Consider this: If someone started following a healthier routine, do you think they’d be able to feel safe if a robber invaded their house? Being comfortable in such an anxiety-provoking situation would require us to go against our fundamental nature and can by no means be achieved through lifestyle changes. However, if we could somehow develop ways of producing dopamine and serotonin in labs and transmitting them to the bloodstream in larger quantities than they’re usually present, we might be able to produce artificial comfort. The main obstacle to this endeavour would involve the tight regulation of the brain’s biochemical balance (since dopamine and serotonin are produced there) and our lack of in-depth knowledge regarding the physiology and mechanisms of the brain.

If we managed to overcome these barriers, artificial comfort could be highly useful in overcoming fears, rational or irrational. For example, it could be used to help people overcome stage fright. Easing the tension in such a situation might help people get over those occasional stutters and become more effective public speakers. However, this artificial comfort could interfere with physiological homeostasis or even make us do things that we don’t want to do. In the robber example, we are better off with adrenaline pumping through our veins and being alert than getting a dopamine rush. 

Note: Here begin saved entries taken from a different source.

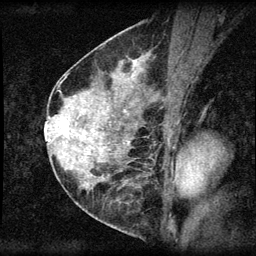
Breast MRI (dynamic contrast-enhanced), one sagittal slice. Position 26 of 60 along the scan axis. Dynamic contrast-enhanced series, image 2 of 3 at this slice position (ordered by acquisition). 1.5 T. TE 4.2 ms, TR 8.2 ms. 2 mm slice thickness. 256 × 256 image matrix, field of view 180 × 180 mm. Patient: female, 45 years.
Outlined on this slice (semi-automatic segmentation, software-assisted and operator-edited):
- analysis volume of interest (the breast-tissue region the enhancement analysis was run in; not a lesion): bounding box [x1, y1, x2, y2] px = [55, 110, 94, 148]
- tumour enhancement mask (voxels above the 70 % enhancement threshold inside the analysis volume of interest): [61, 121, 68, 132]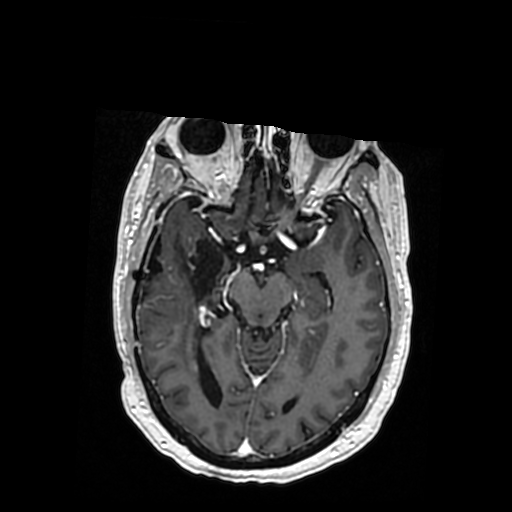
Brain MRI from a brain-tumour surgery series, one axial slice. Position 210 of 364 along the scan axis. T1-weighted post-contrast. 0.5 mm slice thickness. 512 × 512 image matrix, field of view 260 × 260 mm. From the clinical record (not read from this slice): histopathology: Oligodendroglioma; WHO grade: 3; IDH mutation: yes.
Structures marked on this image (expert manual segmentation):
- previous resection cavity: box from (x=149, y=235) to (x=237, y=301) px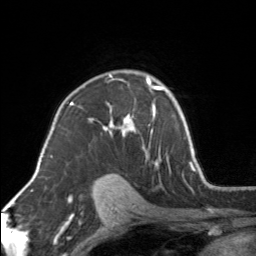
Breast MRI, one axial slice; position 105 of 160 along the scan axis; cropped to one breast; dynamic contrast-enhanced series, time point 2 of 7 at this slice position (early post-contrast); 3 T; TE 1.7 ms, TR 4.6 ms; 1 mm slice thickness; 256 × 256 image matrix, field of view 150 × 150 mm. Female patient.
Outlined on this slice (semi-automatically segmented with operator editing):
- enhancing-tissue mask used for the functional tumour volume (all voxels passing the contrast-enhancement thresholds inside the analysis volume; usually the tumour): bounding box (x1, y1, x2, y2) in pixels: (89, 75, 154, 159)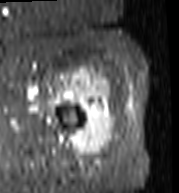
MRI of an extremity soft-tissue mass, one axial slice. Slice 88 of 103 in the series (ordered by position). STIR. MR volume resampled by the dataset authors to the PET/CT grid (not the native acquisition matrix). 3.27 mm slice thickness. 179 × 193 image matrix, field of view 175 × 188 mm. Female patient. From the clinical record (not read from this slice): histological type: undifferentiated – high grade; grade: high; site of the primary tumour: left thigh.
Annotated regions visible in this slice (expert contour drawn on MRI and transferred to this co-registered scan by the dataset authors):
- gross tumour volume including surrounding oedema: box from (x=61, y=69) to (x=115, y=157) px
- gross tumour volume (mass): (x=63, y=69)–(x=115, y=156)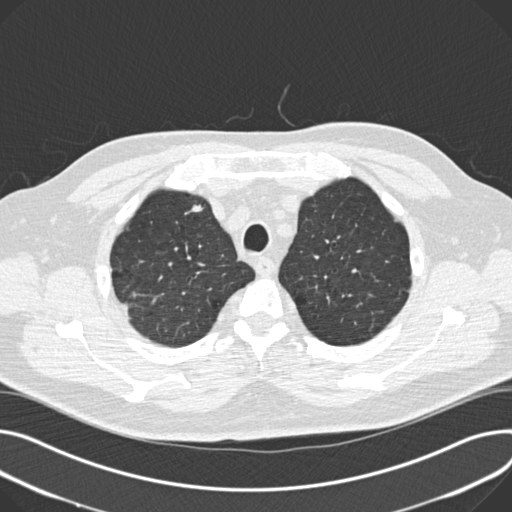
Low-dose screening chest CT, one axial slice; position 150 of 180 along the scan axis; reconstruction kernel B30f; lung window (W 1500 / L -600 HU); 512 × 512 image matrix, field of view 376 × 376 mm.
Annotated regions visible in this slice (manually delineated by an expert):
- lesion 2 (tumor, upper lobe of right lung): bounding box [x1, y1, x2, y2] px = [191, 205, 203, 212]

So, should we actively look for ways of simulating comfort? Since it would be very difficult to regulate situations in which this comfort was produced once the hormones were transmitted into humans, it might not be a good idea. As far as minor situations are concerned, like overcoming stage fright, it can be argued that familiarizing oneself with being in front of a large audience and using natural ways to boost comfort hormones would be better. Such methods won’t have unknown health implications and might help people expand their comfort zones, as the boundaries of these comfort zones are flexible.